L’homme rattrapé
05/12/2012
« Le mot normal était sans doute mal choisi. François Hollande, reconnaissent ses proches, aurait dû se contenter de s’engager à rester simple », nous indique un docte commentateur du quinquennat. Sent-on toute la gravité de la chose ? Qui ne voit combien le destin de la France aura été grevé par cette tragique confusion entre normal et simple ?
Or un président de la Ve République ne peut pas être normal, tout le monde sait ça, et voici donc M. Hollande « rattrapé par la fonction » (1). Je voudrais bien un jour percer le secret de cette singulière jouissance des médias à décréter un homme « rattrapé ». Par son passé. Par un scandale. Par les contraintes économiques. On vous annonce ça avec l’excitation de l’aficionado quand se lève l’épée du matador. Ah, mon salaud, tu croyais t’en tirer comme ça, hein ! Ni vu ni connu ! Eh bien te voilà rattrapé, sacripant. Rattrapé par toutes sortes de choses. Par l’impatience des Français. Par le rapport Gallois.
Et par la fonction, donc. M. Hollande s’est jusqu’ici montré trop effacé, jugent ceux-là mêmes qui flétrissaient l’agitation urbi et orbi de son prédécesseur. Toutefois l’on veut bien concéder que l’évolution du comportement présidentiel « semble plutôt tenir d’un réajustement pragmatique que d’un rééquilibrage anticipé ». (Ouf ! Nous voilà rassurés. Nous avons cru un instant qu’il s’agissait d’un rééquilibrage anticipé. Pas d’alarme : ce n’est qu’un réajustement pragmatique. Nuance.)
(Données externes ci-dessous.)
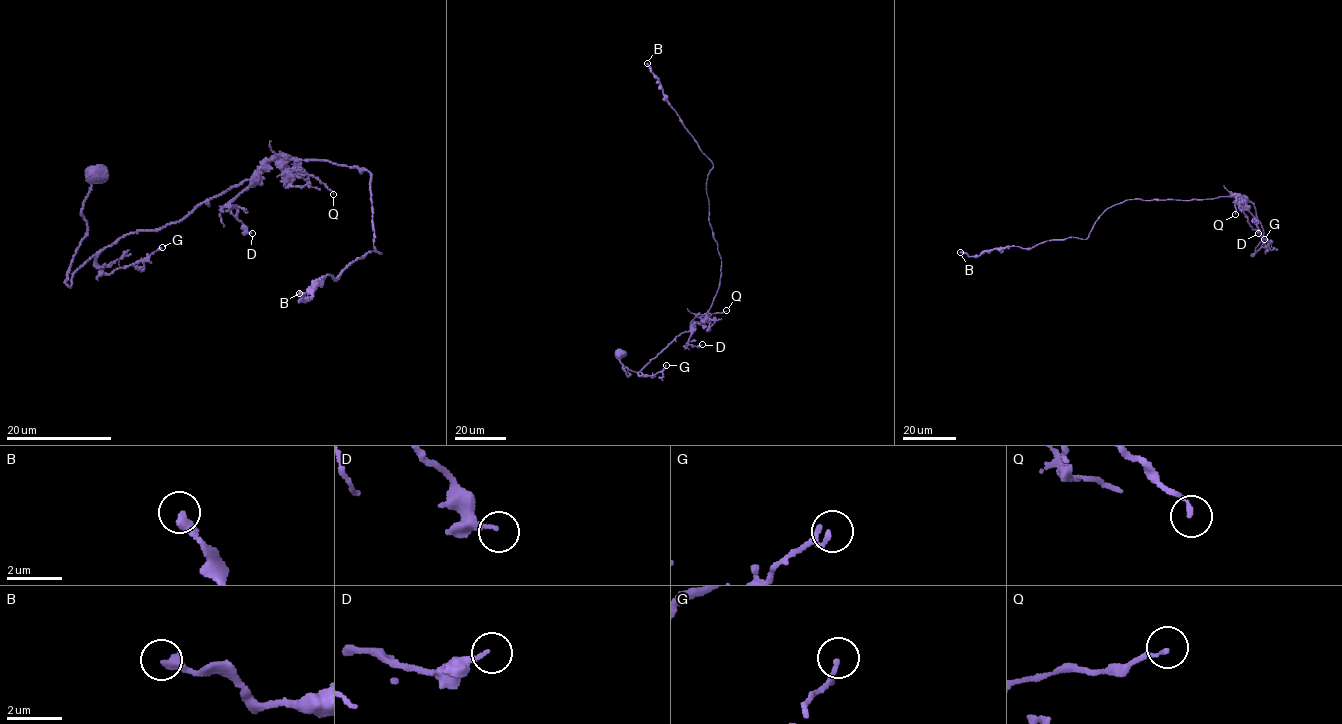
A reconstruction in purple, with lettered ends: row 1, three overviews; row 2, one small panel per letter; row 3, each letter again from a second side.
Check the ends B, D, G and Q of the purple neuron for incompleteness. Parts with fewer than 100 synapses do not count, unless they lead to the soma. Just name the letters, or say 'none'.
none

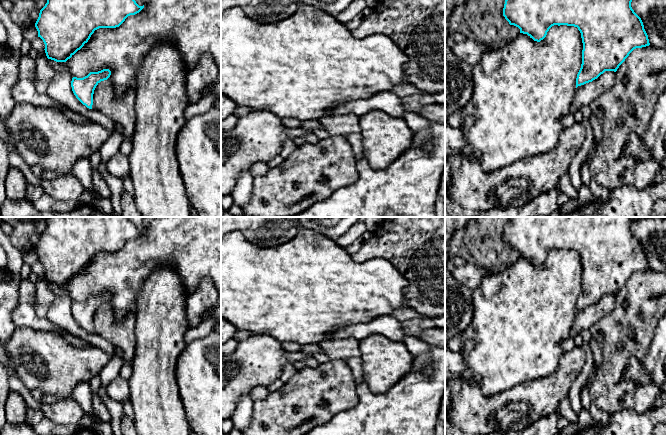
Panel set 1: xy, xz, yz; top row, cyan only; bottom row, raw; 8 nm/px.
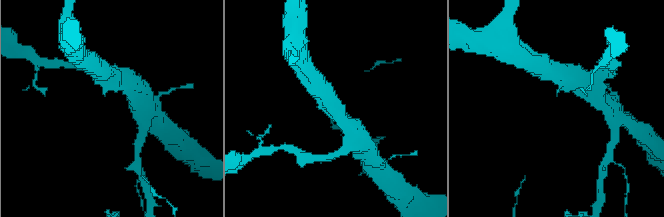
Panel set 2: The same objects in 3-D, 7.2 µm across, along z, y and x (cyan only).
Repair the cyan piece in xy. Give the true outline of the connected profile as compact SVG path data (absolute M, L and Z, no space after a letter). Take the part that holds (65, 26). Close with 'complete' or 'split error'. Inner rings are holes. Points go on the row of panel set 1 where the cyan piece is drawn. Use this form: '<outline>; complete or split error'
M47 0L35 27L45 44L47 58L66 62L88 42L95 30L119 27L128 16L143 8L144 5L139 6L135 0Z; complete

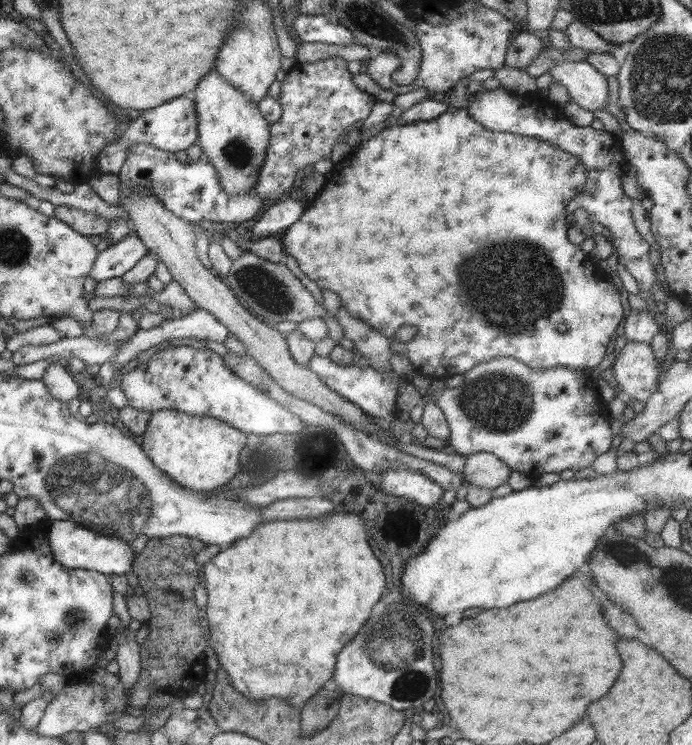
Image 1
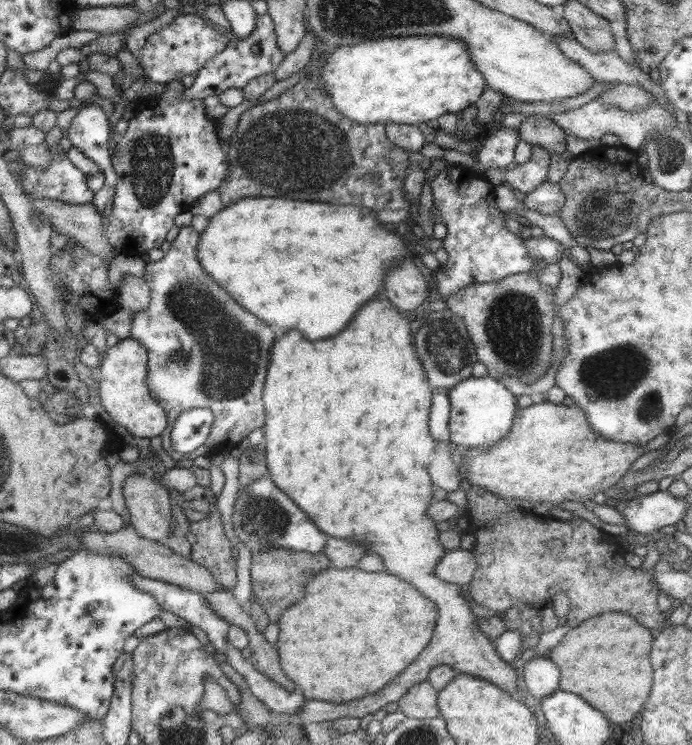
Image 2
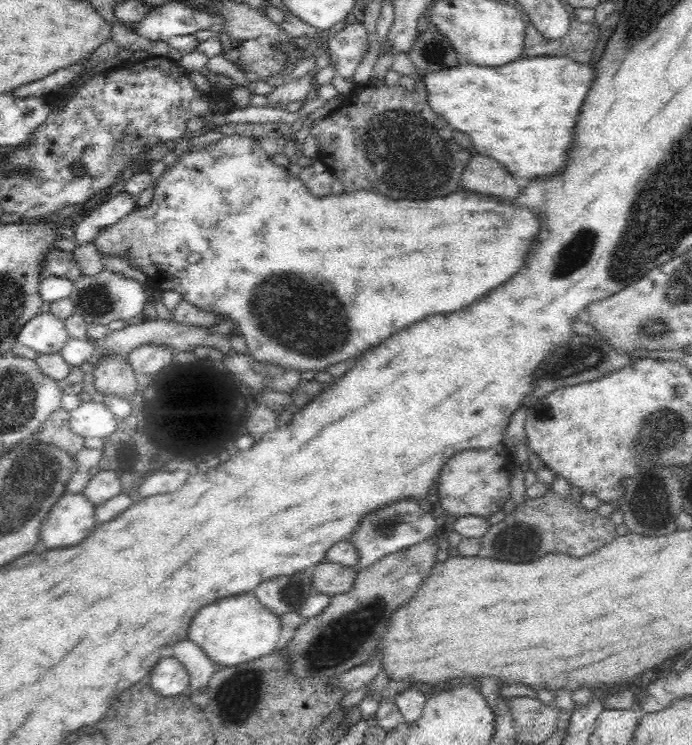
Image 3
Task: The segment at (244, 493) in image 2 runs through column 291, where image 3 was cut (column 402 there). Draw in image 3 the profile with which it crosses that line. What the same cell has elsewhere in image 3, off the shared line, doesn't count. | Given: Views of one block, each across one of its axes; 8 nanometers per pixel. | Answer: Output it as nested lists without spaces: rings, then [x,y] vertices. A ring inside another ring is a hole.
[[[400,502],[390,508],[384,508],[372,516],[368,516],[368,520],[364,520],[364,524],[360,524],[356,536],[352,538],[360,555],[358,570],[378,562],[378,559],[382,557],[411,548],[426,538],[432,537],[433,540],[437,540],[439,539],[438,534],[435,518],[425,513],[416,502]]]

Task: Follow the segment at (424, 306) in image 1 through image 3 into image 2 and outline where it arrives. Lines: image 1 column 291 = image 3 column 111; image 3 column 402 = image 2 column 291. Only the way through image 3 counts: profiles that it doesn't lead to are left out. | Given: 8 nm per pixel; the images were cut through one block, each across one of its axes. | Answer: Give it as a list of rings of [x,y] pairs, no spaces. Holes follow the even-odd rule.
[[[243,198],[233,202],[231,206],[223,207],[217,216],[212,216],[207,221],[207,226],[200,232],[196,242],[196,259],[201,269],[209,274],[225,292],[247,312],[257,316],[265,324],[275,324],[281,330],[299,330],[307,340],[319,340],[337,334],[345,328],[357,308],[373,296],[383,294],[383,274],[385,270],[397,260],[397,264],[410,248],[404,235],[396,235],[379,228],[379,222],[369,214],[368,208],[355,208],[355,206],[331,206],[331,204],[315,204],[315,202],[295,202],[295,200],[279,200],[279,198]]]

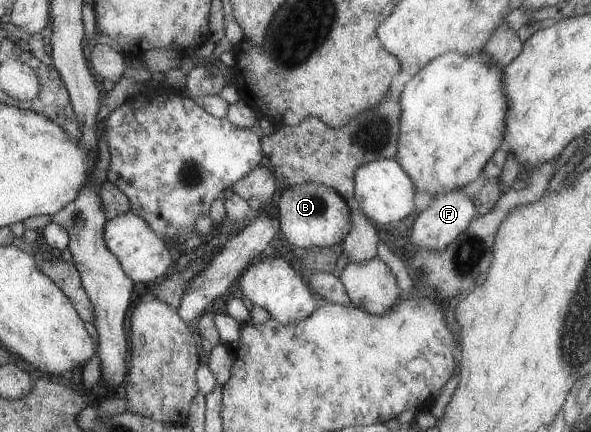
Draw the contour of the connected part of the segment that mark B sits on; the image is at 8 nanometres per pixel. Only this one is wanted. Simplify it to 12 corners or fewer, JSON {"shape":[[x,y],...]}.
{"shape":[[308,181],[278,196],[279,230],[294,247],[338,248],[349,203]]}

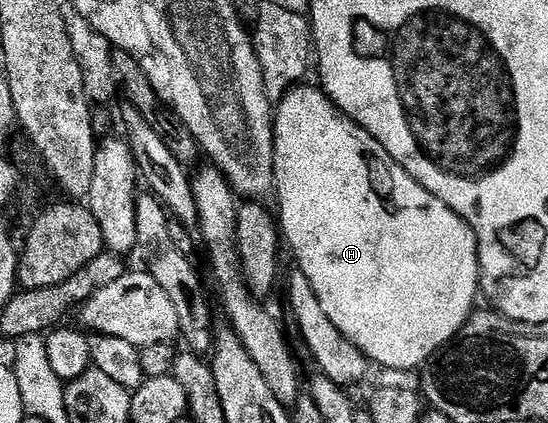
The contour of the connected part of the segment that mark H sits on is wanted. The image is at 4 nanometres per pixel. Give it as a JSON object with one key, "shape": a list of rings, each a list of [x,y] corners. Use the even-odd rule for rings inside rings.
{"shape":[[[295,85],[280,103],[277,104],[276,114],[274,116],[274,191],[278,195],[278,211],[276,207],[276,219],[280,224],[280,235],[290,246],[290,251],[294,254],[297,270],[304,273],[304,277],[308,277],[308,285],[312,285],[316,298],[320,300],[320,305],[324,308],[324,313],[328,317],[328,321],[332,321],[332,325],[336,325],[336,329],[340,329],[340,333],[344,333],[344,337],[348,337],[348,341],[356,344],[366,355],[367,360],[371,364],[379,363],[382,367],[387,367],[390,371],[414,371],[426,366],[430,362],[430,358],[441,351],[446,344],[451,343],[460,333],[460,329],[470,320],[471,315],[476,310],[474,302],[480,299],[480,272],[478,269],[478,238],[472,233],[472,229],[463,221],[458,214],[452,209],[448,209],[448,205],[444,205],[444,201],[440,201],[436,197],[432,197],[432,193],[428,193],[428,189],[424,189],[424,185],[420,185],[420,181],[416,181],[409,173],[407,173],[399,163],[388,153],[388,149],[384,149],[384,145],[380,145],[380,141],[376,141],[376,137],[372,137],[372,133],[368,133],[363,129],[355,119],[350,119],[342,112],[333,101],[327,97],[326,92],[317,86],[306,87],[307,85]]]}

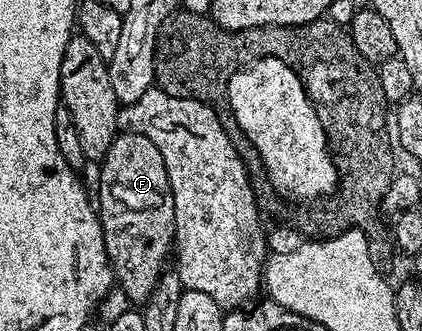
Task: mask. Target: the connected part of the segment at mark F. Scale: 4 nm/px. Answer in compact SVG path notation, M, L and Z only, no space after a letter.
M119 132L98 168L97 211L99 225L103 231L107 261L111 264L111 275L117 288L120 288L129 299L145 302L158 284L161 273L168 267L175 242L173 194L169 184L169 174L161 158L161 150L157 150L157 146L153 146L153 142L145 138L145 134Z

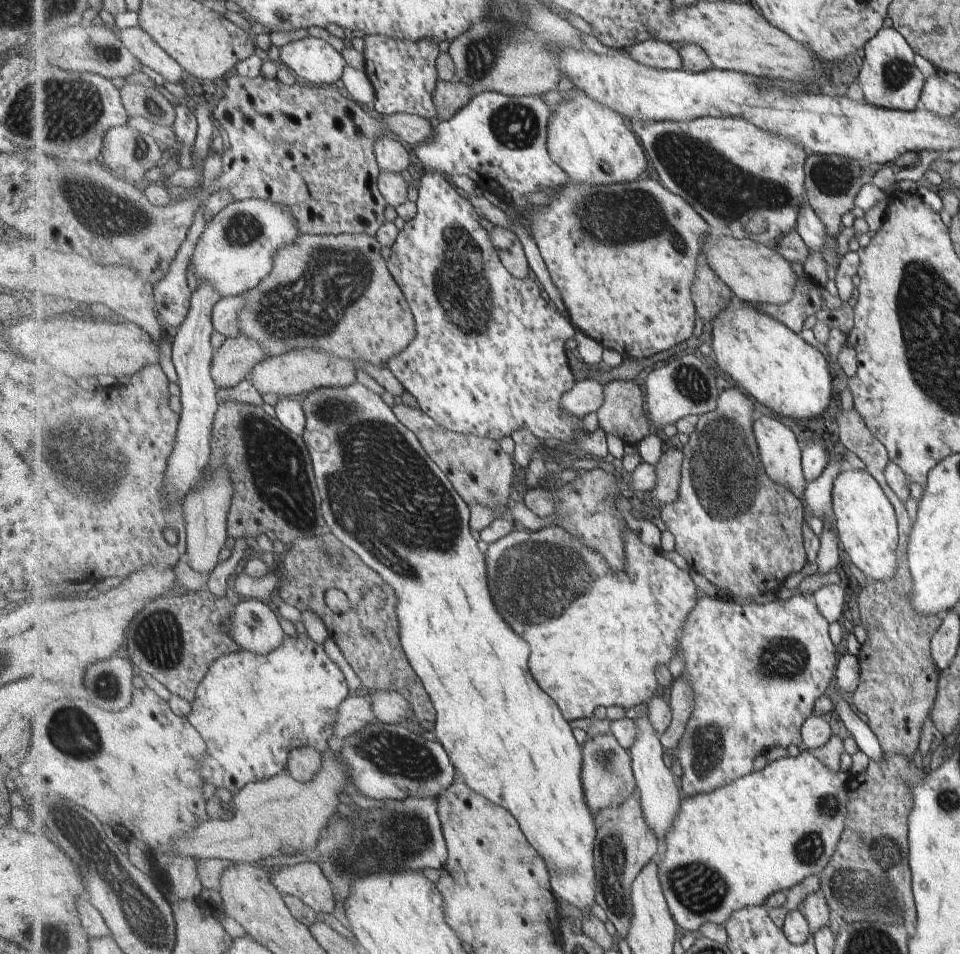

Moi, j’aurais une autre proposition à faire : ce serait de lui ficher la paix, à ce pauvre Hollande. Car en somme, par quoi est-on jamais « rattrapé », sinon par les médias eux-mêmes (ce qui expliquerait leur goût pour tant de rattrapages) ? Pour le reste, on pouvait bien se douter qu’il ferait, en gros, ce qu’il fait, ni plus ni moins. C’est-à-dire qu’il travaille le vocabulaire, lui aussi : il n’augmente pas la TVA, il la réajuste. Quant au coût du travail, « ce n’est pas tout, mais c’est tout sauf rien ! ». Puis il donne 20 centimes aux smicards et 20 milliards aux entreprises. Cela s’appelle être socialiste, et ça dure à peu près depuis le congrès de Tours, en 1920. C’est peut-être par ça qu’il a été rattrapé, notre président. Mais les Français n’apprennent plus leur histoire, c’est bien regrettable.
(1) Peu importe évidemment dans quel organe de presse j’ai pêché ces citations. On voit bien qu’elles pourraient figurer n’importe où.